Operator kabel di ibu kota Benggala Barat terjebak antara mandat pemerintah pusat untuk beralih ke digital pada tanggal 27 Desember dan penolakan keras pemerintah negara bagian yang dipimpin Mamata Banerjee terhadap langkah tersebut.
Mengikuti arahan dari Kementerian Informasi dan Penyiaran (kepada operator multi-sistem berbasis kota atau MSO) untuk mematikan sinyal kabel analog pada tanggal 27 Desember, pemerintah negara bagian menentang keputusan tersebut dengan alasan masalah hukum dan ketertiban.
“Meskipun ada perpanjangan, kami masih terjebak antara perintah Kementerian Informasi dan Penyiaran dan pemerintah negara bagian. Mereka belum mencapai kesimpulan yang tegas,” kata Chowdhury.
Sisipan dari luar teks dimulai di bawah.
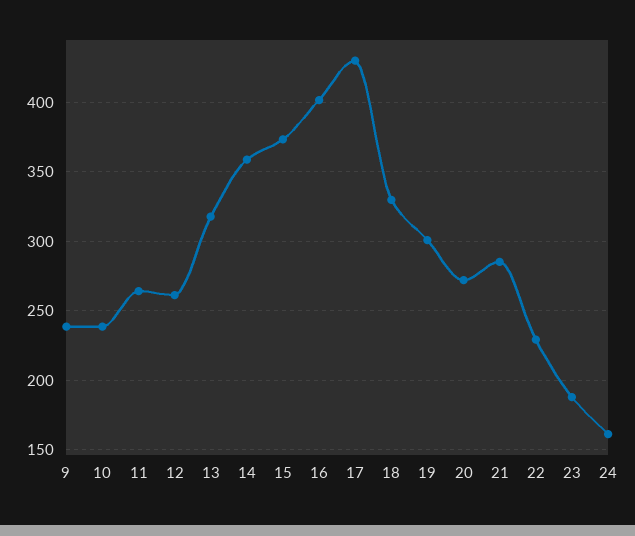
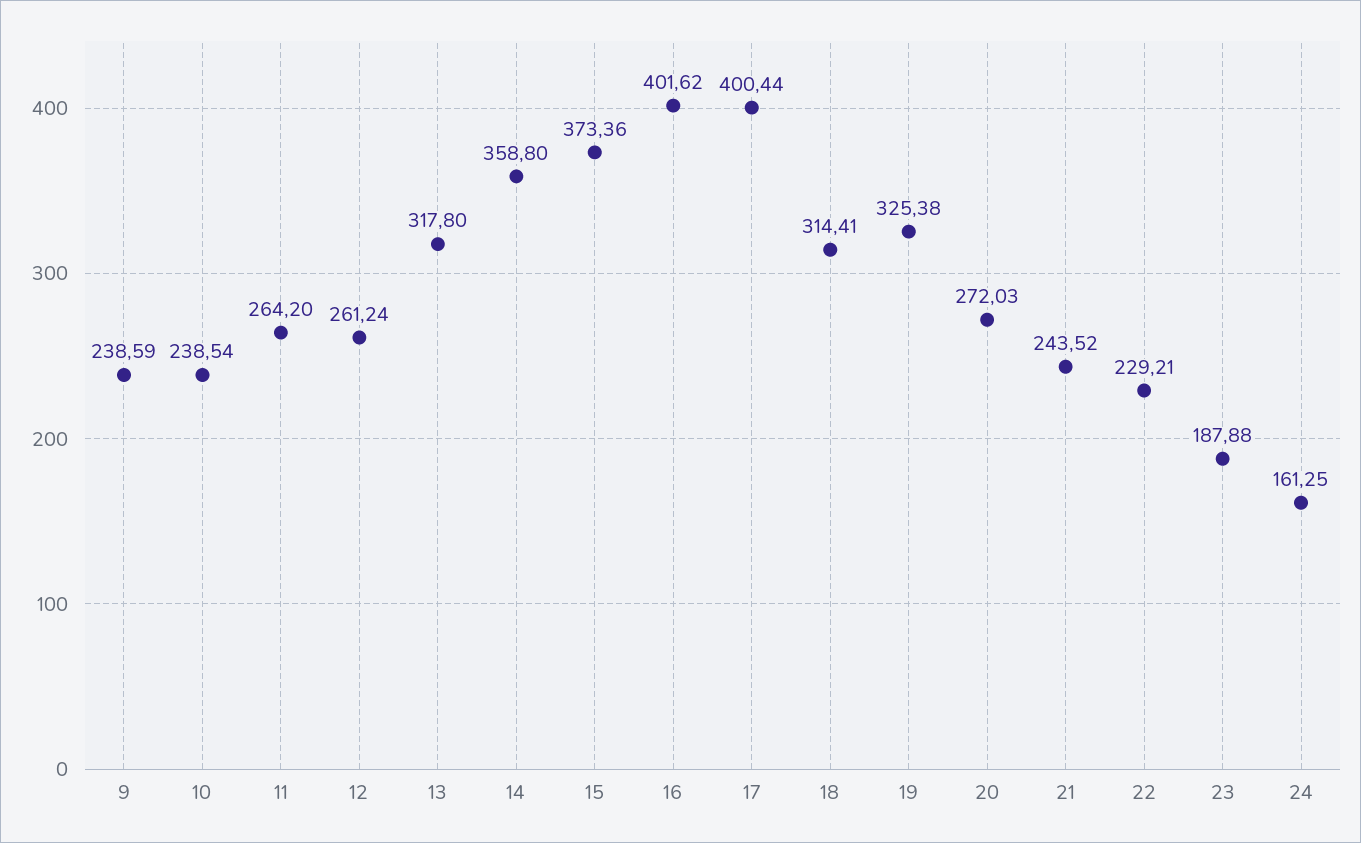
  {
    "9": 238.59,
    "10": 238.54,
    "11": 264.2,
    "12": 261.24,
    "13": 317.8,
    "14": 358.8,
    "15": 373.36,
    "16": 401.62,
-   "17": 430,
+   "17": 400.44,
-   "18": 330,
+   "18": 314.41,
-   "19": 300,
+   "19": 325.38,
    "20": 272.03,
-   "21": 285,
+   "21": 243.52,
    "22": 229.21,
    "23": 187.88,
    "24": 161.25
  }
Terlepas dari perpanjangannya, operator merasa bahwa digitalisasi 100 persen tidak akan mungkin dilakukan pada tenggat waktu yang baru.
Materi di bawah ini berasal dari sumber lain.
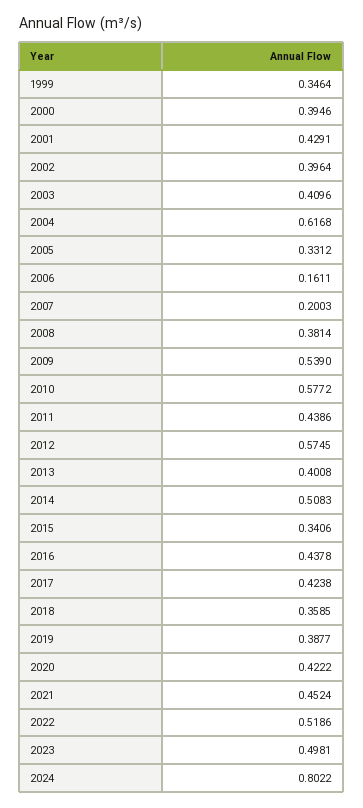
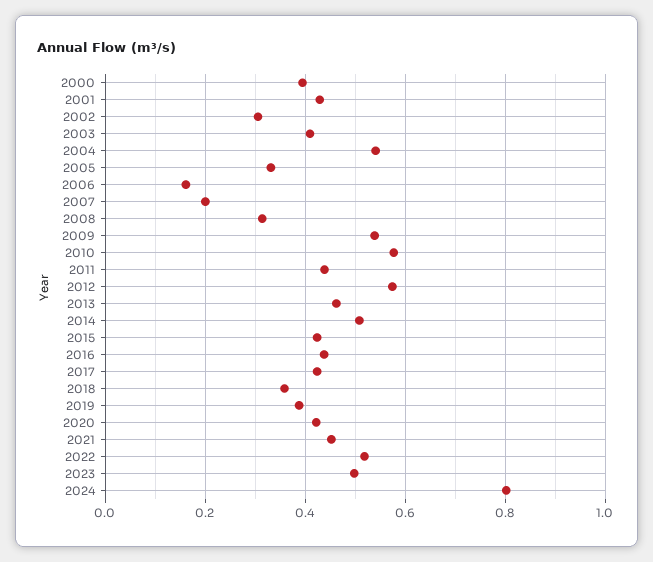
  {
-   "1999": 0.3464,
    "2000": 0.3946,
    "2001": 0.4291,
-   "2002": 0.3964,
+   "2002": 0.3,
    "2003": 0.4096,
-   "2004": 0.6168,
+   "2004": 0.54,
    "2005": 0.3312,
    "2006": 0.1611,
    "2007": 0.2003,
-   "2008": 0.3814,
+   "2008": 0.32,
    "2009": 0.539,
    "2010": 0.5772,
    "2011": 0.4386,
    "2012": 0.5745,
-   "2013": 0.4008,
+   "2013": 0.46,
    "2014": 0.5083,
-   "2015": 0.3406,
+   "2015": 0.42,
    "2016": 0.4378,
    "2017": 0.4238,
    "2018": 0.3585,
    "2019": 0.3877,
    "2020": 0.4222,
    "2021": 0.4524,
    "2022": 0.5186,
    "2023": 0.4981,
    "2024": 0.8022
  }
“Saat ini, hanya 60 persen konsumen yang telah memperoleh decoder yang diperlukan untuk beralih ke platform digital. Pada tanggal 15 Januari, kami memperkirakan jumlahnya akan mencapai sekitar 80 hingga 85 persen, namun konversi 100 persen tidak dapat dicapai dalam waktu dekat,” kata Chowdhury. .
Menurutnya, saluran berbahasa Inggris dan Hindi saat ini tidak mengudara, sedangkan saluran lokal Bengali berjalan seperti biasa.
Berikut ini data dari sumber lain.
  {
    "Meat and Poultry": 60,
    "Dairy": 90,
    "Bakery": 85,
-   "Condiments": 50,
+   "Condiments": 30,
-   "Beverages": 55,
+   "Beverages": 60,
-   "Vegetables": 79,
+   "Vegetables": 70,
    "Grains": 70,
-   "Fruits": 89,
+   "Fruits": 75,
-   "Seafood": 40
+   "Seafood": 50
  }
“Sebagian besar saluran berbahasa Inggris dan Hindi diblokir, namun beberapa saluran populer masih tayang. Saluran Bengali masih mengudara,” kata Chowdhury.
Operator kabel di kota tersebut telah diberi penangguhan hukuman sementara dengan batas waktu untuk beralih ke digital diperpanjang hingga 15 Januari. Dalam pertemuan baru-baru ini, diputuskan bahwa batas waktu tersebut harus diperpanjang. Chowdhury, penyelenggara Komite Digitalisasi Operator Kabel dari Asosiasi Operator Kabel di kota tersebut. Operator kabel di ibu kota Benggala Barat terjebak antara mandat pemerintah pusat untuk beralih ke digital pada tanggal 27 Desember dan penolakan keras pemerintah negara bagian yang dipimpin Mamata Banerjee terhadap langkah tersebut.googletag.cmd.push(function() googletag .display(‘div-gpt-ad-8052921-2’); );Mengikuti arahan dari Kementerian Informasi dan Penyiaran (kepada operator multi-sistem berbasis kota) atau MSO) untuk mematikan sinyal kabel analog pada bulan Desember 27, pemerintah negara bagian menentang keputusan yang melanggar masalah hukum dan ketertiban.” “Meskipun ada perpanjangan, kami masih bergantung pada perintah Kementerian Informasi dan Penyiaran dan pemerintah negara bagian. Mereka belum mencapai kesimpulan yang pasti,” kata Chowdhury. Terlepas dari perpanjangan waktu tersebut, operator merasa bahwa digitalisasi 100 persen tidak akan mungkin dilakukan pada tenggat waktu yang baru.” untuk beralih ke platform digital. Pada tanggal 15 Januari, kami memperkirakan angkanya akan mencapai sekitar 80 hingga 85 persen, namun konversi 100 persen tidak dapat tercapai. tercapai begitu cepat,” kata Chowdhury. Menurutnya, saluran berbahasa Inggris dan Hindi tidak lagi mengudara hingga saat ini, sementara saluran regional Bengali berjalan seperti biasa.” Sebagian besar saluran berbahasa Inggris dan Hindi diblokir tetapi beberapa saluran populer tetap aktif. Saluran Bengali masih mengudara,” kata Chowdhury.